◆ **Work to complete**
Please reproduce the following records exactly as they appear.

Collected data
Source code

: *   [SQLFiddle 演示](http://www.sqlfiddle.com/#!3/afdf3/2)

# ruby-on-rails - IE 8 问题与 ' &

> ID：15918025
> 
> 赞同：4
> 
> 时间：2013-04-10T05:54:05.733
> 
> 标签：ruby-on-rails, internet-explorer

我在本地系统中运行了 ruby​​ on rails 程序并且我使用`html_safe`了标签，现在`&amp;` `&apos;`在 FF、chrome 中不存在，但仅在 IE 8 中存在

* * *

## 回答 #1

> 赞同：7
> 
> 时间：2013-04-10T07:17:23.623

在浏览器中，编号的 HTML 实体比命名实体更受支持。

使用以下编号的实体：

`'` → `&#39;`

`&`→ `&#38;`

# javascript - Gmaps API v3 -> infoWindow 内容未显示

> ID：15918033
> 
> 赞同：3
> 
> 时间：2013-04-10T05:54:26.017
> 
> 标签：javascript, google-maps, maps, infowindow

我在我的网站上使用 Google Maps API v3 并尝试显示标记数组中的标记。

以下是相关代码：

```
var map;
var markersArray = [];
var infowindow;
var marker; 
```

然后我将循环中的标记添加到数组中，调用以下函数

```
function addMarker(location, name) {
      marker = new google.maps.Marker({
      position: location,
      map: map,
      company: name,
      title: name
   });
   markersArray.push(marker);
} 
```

◆ **Answer to this exercise**
Source code

: *   [SQLFiddle 演示](http://www.sqlfiddle.com/#!3/afdf3/2)

# ruby-on-rails - IE 8 问题与 ' &

> ID：15918025
> 
> 赞同：4
> 
> 时间：2013-04-10T05:54:05.733
> 
> 标签：ruby-on-rails, internet-explorer

我在本地系统中运行了 ruby​​ on rails 程序并且我使用`html_safe`了标签，现在`&amp;` `&apos;`在 FF、chrome 中不存在，但仅在 IE 8 中存在

* * *

## 回答 #1

> 赞同：7
> 
> 时间：2013-04-10T07:17:23.623

在浏览器中，编号的 HTML 实体比命名实体更受支持。

使用以下编号的实体：

`'` → `&#39;`

`&`→ `&#38;`

# javascript - Gmaps API v3 -> infoWindow 内容未显示

> ID：15918033
> 
> 赞同：3
> 
> 时间：2013-04-10T05:54:26.017
> 
> 标签：javascript, google-maps, maps, infowindow

我在我的网站上使用 Google Maps API v3 并尝试显示标记数组中的标记。

以下是相关代码：

```
var map;
var markersArray = [];
var infowindow;
var marker; 
```

然后我将循环中的标记添加到数组中，调用以下函数

```
function addMarker(location, name) {
      marker = new google.maps.Marker({
      position: location,
      map: map,
      company: name,
      title: name
   });
   markersArray.push(marker);
} 
```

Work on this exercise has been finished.